Scanning web sites and web-based applications for vulnerabilities can take a long time time to complete. The following may affect the scan time:
- Web server performance and response time
- Size of web site
- Back-end database speed
- Number of simultaneous connections by the scanner
- Number of vulnerability checks
- Acunetix server performance
Slow scans can get in the way of reports being delivered on time, preventing developers from moving onto other projects. There are several steps that can be taken to limit the time a scan takes, and in general to save time while using Acunetix Web Vulnerability Scanner (WVS).
1. Break the scans down into a smaller more manageable size
When going through the New Scan Wizard in the advanced section there is the option “After crawling let me choose the files to scan”. When this option is selected, after the crawl is completed, it is possible to select what is or is not scanned.
Read more information specific to Template based sites.
2. Save the crawler data and re-use it
Crawling a large web-based application can in itself take a lot of time, before even getting to the scan. The structure of most large applications doesn’t change often so there is no need to crawl a site every time a scan is performed. That being said, once the initial crawl is completed, select “Web Scanner” from the left hand column and right click on “Site Structure” and save the .cwl file for future use.

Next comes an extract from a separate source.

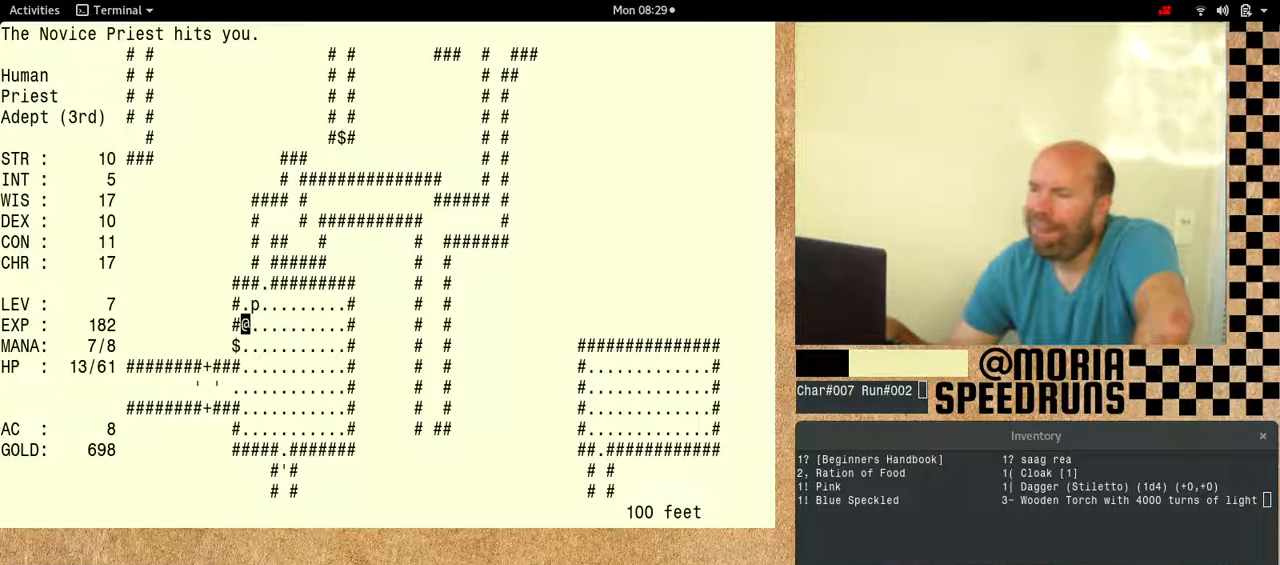
{"keys": [], "events": []}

The next time the site is scanned using the Scan Wizard, the crawler file can be imported, eliminating the time it usually takes to perform a crawl.
3. Select specific scan profiles
When scanning there isn’t always the need to run a full “Default” scan on an application. Acunetix Web Vulnerability Scanner allows you to choose a profile in order to focus on a specific type of vulnerability, if there is something specific that needs to be tested. This is convenient when a development team is verifying they have fixed a particular type of vulnerability such as Cross Site Scripting or SQL injection throughout the application.
4. Don’t rescan the entire application, retest specific vulnerabilities that have been fixed
When confirming a particular vulnerability has been fixed, there is no need to run a full scan. That individual alert can be retested by right clicking on it and choosing “Retest alert(s)”
5. Monitor the average response time
A common reason for slow scans is the average time it takes for a server to respond to a request made by Acunetix. A good average response time is roughly 200 milliseconds. The response time can be determined by clicking on ‘Scan Thread 1’ at the very top of the scan results and then opening the ‘Statistics’ tab on the right hand side pane.
There can be a number of reasons for a high average response time, including:
- Network connection or infrastructure issues between the Acunetix Web Vulnerability scanner and the web application
- Application server overload
- Low server specifications, RAM, slow hard drives, network card issues, etc.
- Shared hosting environments are generally slower than dedicated servers
Find out more detailed information on how response time effects a scan
6. Monitor the number of parallel connections
It would seem as though the more parallel connections you have connecting to the application the faster the scan would run, though this is not always the case.
By default Acunetix WVS scans web applications using 10 parallel connections. This can be modified based on the load that can be put on the web application. If the server itself can handle a larger number of requests, then this number can be increased incrementally producing faster scan times. If the server is finding it difficult to handle 10 connections and the applications performance is decreasing, then parallel connections should be lowered to take some load off the server. This should result in a faster scan time.
The number of parallel connections can be configured in Configuration → Scan Settings → HTTP Options
!! Important note !! This should only be increased if the application server can handle the high number of requests generated by Acunetix. If it can’t, this could potentially significantly slow down a scan or the application performance itself or possibly cause a DoS.
7. Use the scheduler to scan during off peak hours
It is not ideal to scan a site when it is being used by users. The scan might affect the users’ experiences, and the scans will take longer. In order to avoid this, you can schedule the scans to run automatically during off-peak hours using the built-in scheduler.
First configure the excluded hours by going to Configuration → Application Settings → Scheduler. Scroll down to the Excluded Hours Templates, and verify that you can use one of the default Excluded Hours Templates. You can also create a new template if needed.
Next proceed to the Acunetix Scheduler from Tools (menu) → Scheduler which opens the Scheduler’s web interface in a browser. Proceed to creating a new schedule (or select an existing one), and from the “Advanced options”, select the Excluded Hours.
The scheduled scan will be automatically paused during the excluded hours, and will automatically resume once the period covered by the excluded hours has elapsed.
A scan might take some time to complete depending on a number of factors, as seen above. With these suggestions being put into place, scanning performance will improve.